CODAIT / spark-bench

Benchmark Suite for Apache Spark
https://codait.github.io/spark-bench/
Apache License 2.0
237 stars 123 forks source link

How to generate the dataset for Logistic Regression test? #177

Open congxu2016 opened 6 years ago

congxu2016 commented 6 years ago

Spark-Bench version (version number, tag, or git commit hash)

spark-bench_2.3.0_0.4.0-RELEASE_99

Details of your cluster setup (Spark version, Standalone/Yarn/Local/Etc)

spark-2.2, standalone

Scala version on your cluster

2.12.2

Your exact configuration file (with system details anonymized for security)

Relevant stacktrace

Description of your problem and any other relevant info

There is a test for Logistic Regression, but there is no data generator for Logistic Regression. How can I generate or download the dataset for this test?

ecurtin commented 6 years ago

Hi @congxu2016, sorry for the delay in answering.

The data generator in the legacy branch will generate a dataset appropriate for the LogisticRegression workload: https://github.com/CODAIT/spark-bench/blob/legacy/LogisticRegression/bin/gen_data.sh

lovengulu commented 5 years ago

I also have hard time creating dataset for LogisticRegression.
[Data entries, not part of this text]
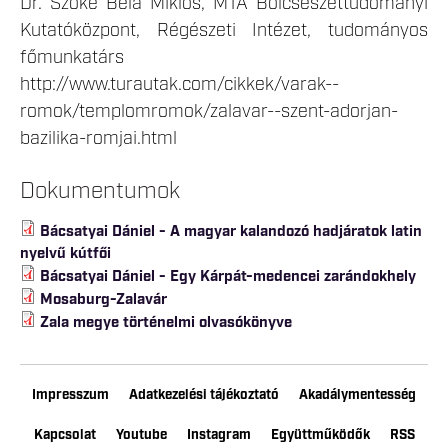
Dr. Szőke Béla Miklós, MTA Bölcsészettudományi
Kutatóközpont, Régészeti Intézet, tudományos
főmunkatárs
http://www.turautak.com/cikkek/varak--
romok/templomromok/zalavar--szent-adorjan-
bazilika-romjai.html
Dokumentumok
Bácsatyai Dániel - A magyar kalandozó hadjáratok latin
nyelvű kútfői
Bácsatyai Dániel - Egy Kárpát-medencei zarándokhely
Mosaburg-Zalavár
Zala megye történelmi olvasókönyve
Impresszum
Adatkezelési tájékoztató
Akadálymentesség
Kapcsolat
Youtube
Instagram
Együttműködők
RSS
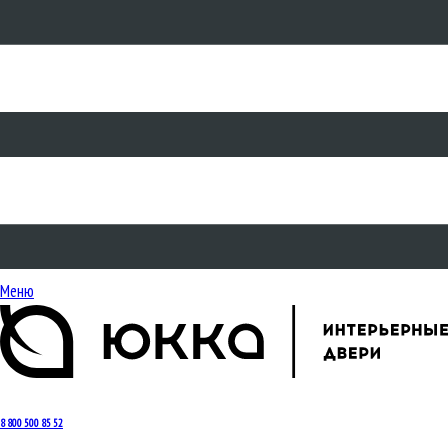
Меню
8 800 500 85 52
I tried using the 'gen_data' from legacy as suggested above. I'm getting: Exception in thread "main" java.io.FileNotFoundException: File file:/opt/spark-bench/LogisticRegression/target/LogisticRegressionApp-1.0.jar does not exist

Is there an alternative way to to create the dataset ? possibly with something from the current 'RELEASE_99' ??